Kev Adams – Interview

✏️ Yannick VERNINI 30 novembre 2015
Kev Adams – Interview

©Alexandre Marchi

Étoiles

[Morceaux choisis]

De la MJC de Neuilly-­sur-­Seine à l’Olympia, en passant par le Bataclan. Que de chemin parcouru en très peu de temps. Quel recul avez-­vous ?

Peu de recul ! Et j’ai envie de dire tant mieux.

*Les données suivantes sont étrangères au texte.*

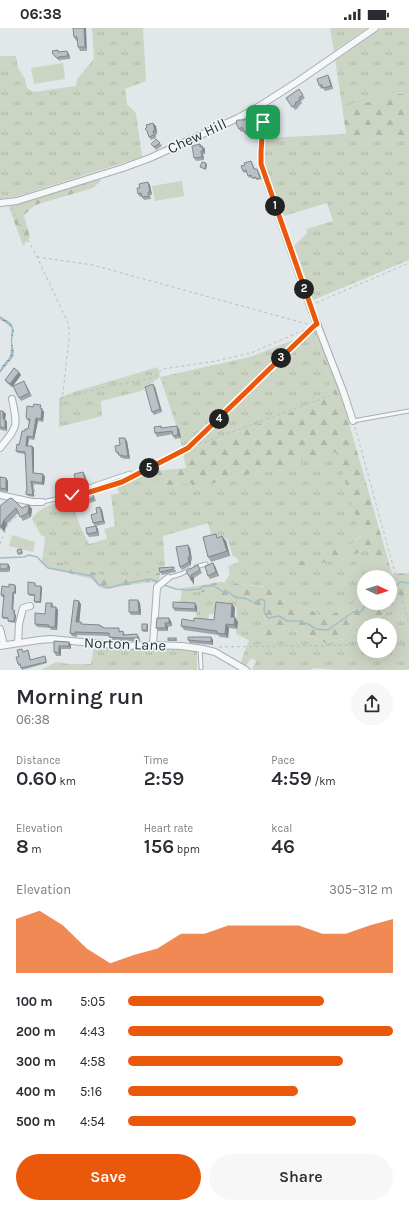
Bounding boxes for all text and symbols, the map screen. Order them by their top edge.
text: 06:38 [20,5,62,23]
pin [246,105,280,139]
icon: arrive [252,111,274,133]
street label: Chew Hill [165,114,229,158]
pin: 1 [265,196,285,216]
text: 1 [273,199,277,212]
pin: 2 [294,279,314,299]
text: 2 [301,282,307,295]
pin: 3 [271,348,291,368]
text: 3 [278,351,284,364]
pin: 4 [209,409,229,429]
text: 4 [216,412,222,425]
pin: 5 [139,458,159,478]
text: 5 [146,461,152,474]
pin [55,478,89,512]
icon: check [61,484,83,506]
north arrow [357,570,397,610]
map controls [357,570,397,658]
button: locate [357,618,397,658]
street label: Norton Lane [84,634,166,654]
button: share [351,683,393,725]
text: Morning run [16,684,144,710]
text: 06:38 [16,712,50,727]
text: Distance [16,754,60,767]
text: Time [144,754,168,767]
text: Pace [271,754,295,767]
text: 0.60 [16,767,57,790]
text: 2:59 [144,767,184,790]
text: 4:59 [271,767,312,790]
text: km [57,775,76,788]
text: /km [312,775,336,788]
text: Elevation [16,822,63,835]
text: Heart rate [144,822,193,835]
text: kcal [271,822,292,835]
text: 8 [16,835,29,858]
text: 156 [144,835,174,858]
text: 46 [271,835,295,858]
text: m [29,843,42,856]
text: bpm [174,843,200,856]
text: Elevation [16,882,71,897]
text: 305–312 m [329,882,393,897]
text: 100 m [16,994,53,1009]
text: 5:05 [80,994,105,1009]
text: 200 m [16,1024,56,1039]
text: 4:43 [80,1024,105,1039]
text: 300 m [16,1054,56,1069]
text: 4:58 [80,1054,106,1069]
text: 400 m [16,1084,56,1099]
text: 5:16 [80,1084,102,1099]
text: 500 m [16,1114,56,1129]
text: 4:54 [80,1114,105,1129]
button: Save [16,1154,201,1200]
button: Share [209,1154,393,1200]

Je crois que pour avancer encore plus vite dans la vie, il ne faut pas s’attarder sur ce que l’on a déjà fait. Du coup, j’ai un peu de mal, le soir en me couchant, à célébrer les trucs ! Et me dire : «Mec, tu as 22 ans, tu as fait l’Olympia, des millions de vues, des millions de gens qui te suivent et qui t’ont vu au cinéma… » J’ai du mal à me dire tout ça. En général, je vais me coucher en me disant : « Qu’est­- ce qui se passe demain?» Je ne suis pas du genre à accrocher les photos de mes souvenirs. Je suis plutôt du genre à accrocher les photos de mes projets.

A la télévision, au cinéma, un one-­man­ show : vous êtes sur tous les fronts. Comment parvenez­-vous à tout gérer ?

J’ai la chance de ne pas avoir de contrainte familiale. Je con­sidère ça un peu comme une période d’étude, comme si j’étais un gamin normal en me disant : « Tu es jeune, il faut que tu cravaches maintenant. Faut que tu sois sur tous les fronts et il faut que tu sois bon. » Pour ça, il faut prendre le temps de travailler, c’est ce qui te permet de durer.

Vous avez assuré des premières parties prestigieuses. Quels souvenirs en gardez­-vous ?

Des souvenirs magiques ! Mais ce qui est frustrant, c’est lorsqu’un rêve arrive, on passe très vite à autre chose. Faire la première partie de Gad, c’était un rêve de gosse. Et puis je l’ai fait, et j’étais là à me dire : « Qu’est-­ce qu’on fait maintenant ? » Mais j’ai énor­mément appris à ses côtés comme aux côtés des autres.